----- RECORDS FOR PROCESSING -----

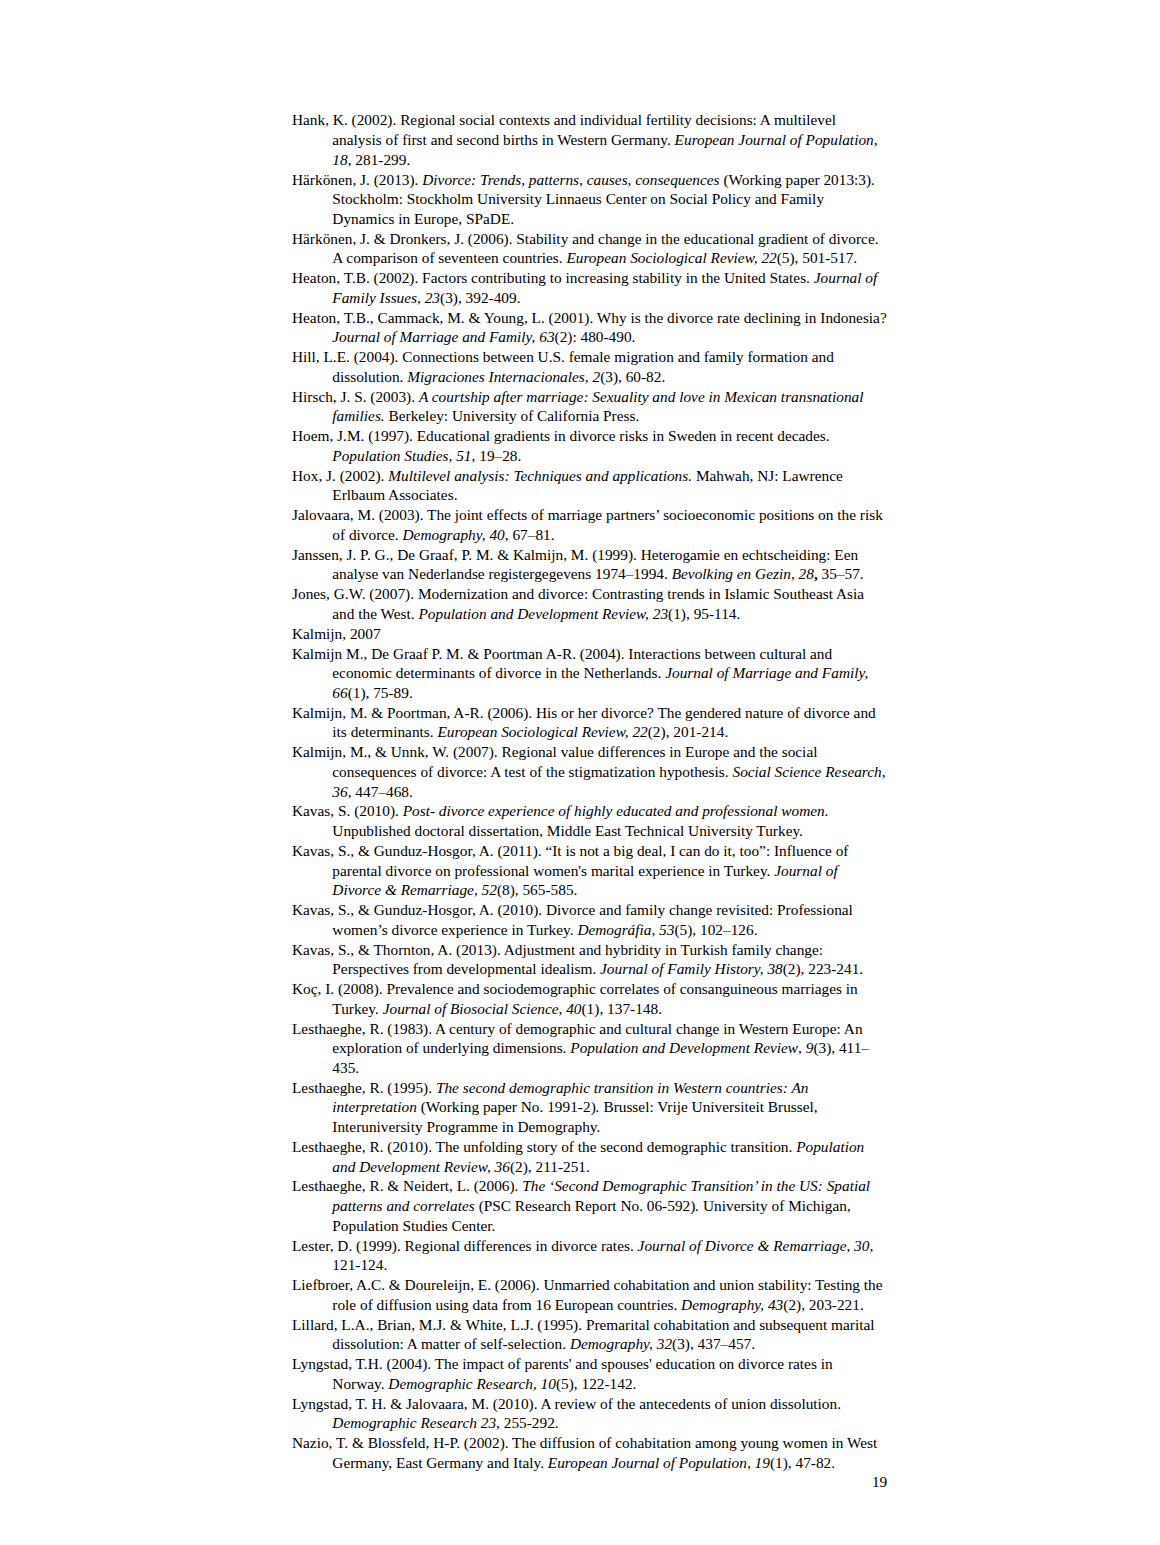Hank, K. (2002). Regional social contexts and individual fertility decisions: A multilevel analysis of first and second births in Western Germany. European Journal of Population, 18, 281-299.
Härkönen, J. (2013). Divorce: Trends, patterns, causes, consequences (Working paper 2013:3). Stockholm: Stockholm University Linnaeus Center on Social Policy and Family Dynamics in Europe, SPaDE.
Härkönen, J. & Dronkers, J. (2006). Stability and change in the educational gradient of divorce. A comparison of seventeen countries. European Sociological Review, 22(5), 501-517.
Heaton, T.B. (2002). Factors contributing to increasing stability in the United States. Journal of Family Issues, 23(3), 392-409.
Heaton, T.B., Cammack, M. & Young, L. (2001). Why is the divorce rate declining in Indonesia? Journal of Marriage and Family, 63(2): 480-490.
Hill, L.E. (2004). Connections between U.S. female migration and family formation and dissolution. Migraciones Internacionales, 2(3), 60-82.
Hirsch, J. S. (2003). A courtship after marriage: Sexuality and love in Mexican transnational families. Berkeley: University of California Press.
Hoem, J.M. (1997). Educational gradients in divorce risks in Sweden in recent decades. Population Studies, 51, 19–28.
Hox, J. (2002). Multilevel analysis: Techniques and applications. Mahwah, NJ: Lawrence Erlbaum Associates.
Jalovaara, M. (2003). The joint effects of marriage partners’ socioeconomic positions on the risk of divorce. Demography, 40, 67–81.
Janssen, J. P. G., De Graaf, P. M. & Kalmijn, M. (1999). Heterogamie en echtscheiding: Een analyse van Nederlandse registergegevens 1974–1994. Bevolking en Gezin, 28, 35–57.
Jones, G.W. (2007). Modernization and divorce: Contrasting trends in Islamic Southeast Asia and the West. Population and Development Review, 23(1), 95-114.
Kalmijn, 2007
Kalmijn M., De Graaf P. M. & Poortman A-R. (2004). Interactions between cultural and economic determinants of divorce in the Netherlands. Journal of Marriage and Family, 66(1), 75-89.
Kalmijn, M. & Poortman, A-R. (2006). His or her divorce? The gendered nature of divorce and its determinants. European Sociological Review, 22(2), 201-214.
Kalmijn, M., & Unnk, W. (2007). Regional value differences in Europe and the social consequences of divorce: A test of the stigmatization hypothesis. Social Science Research, 36, 447–468.
Kavas, S. (2010). Post- divorce experience of highly educated and professional women. Unpublished doctoral dissertation, Middle East Technical University Turkey.
Kavas, S., & Gunduz-Hosgor, A. (2011). “It is not a big deal, I can do it, too”: Influence of parental divorce on professional women's marital experience in Turkey. Journal of Divorce & Remarriage, 52(8), 565-585.
Kavas, S., & Gunduz-Hosgor, A. (2010). Divorce and family change revisited: Professional women’s divorce experience in Turkey. Demográfia, 53(5), 102–126.
Kavas, S., & Thornton, A. (2013). Adjustment and hybridity in Turkish family change: Perspectives from developmental idealism. Journal of Family History, 38(2), 223-241.
Koç, I. (2008). Prevalence and sociodemographic correlates of consanguineous marriages in Turkey. Journal of Biosocial Science, 40(1), 137-148.
Lesthaeghe, R. (1983). A century of demographic and cultural change in Western Europe: An exploration of underlying dimensions. Population and Development Review, 9(3), 411–435.
Lesthaeghe, R. (1995). The second demographic transition in Western countries: An interpretation (Working paper No. 1991-2). Brussel: Vrije Universiteit Brussel, Interuniversity Programme in Demography.
Lesthaeghe, R. (2010). The unfolding story of the second demographic transition. Population and Development Review, 36(2), 211-251.
Lesthaeghe, R. & Neidert, L. (2006). The ‘Second Demographic Transition’ in the US: Spatial patterns and correlates (PSC Research Report No. 06-592). University of Michigan, Population Studies Center.
Lester, D. (1999). Regional differences in divorce rates. Journal of Divorce & Remarriage, 30, 121-124.
Liefbroer, A.C. & Doureleijn, E. (2006). Unmarried cohabitation and union stability: Testing the role of diffusion using data from 16 European countries. Demography, 43(2), 203-221.
Lillard, L.A., Brian, M.J. & White, L.J. (1995). Premarital cohabitation and subsequent marital dissolution: A matter of self-selection. Demography, 32(3), 437–457.
Lyngstad, T.H. (2004). The impact of parents' and spouses' education on divorce rates in Norway. Demographic Research, 10(5), 122-142.
Lyngstad, T. H. & Jalovaara, M. (2010). A review of the antecedents of union dissolution. Demographic Research 23, 255-292.
Nazio, T. & Blossfeld, H-P. (2002). The diffusion of cohabitation among young women in West Germany, East Germany and Italy. European Journal of Population, 19(1), 47-82.
19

-----

WORK ORDER:
Only a number is wanted here: how many lines of the records above include the string "women"?

RESPONSE BELOW:
4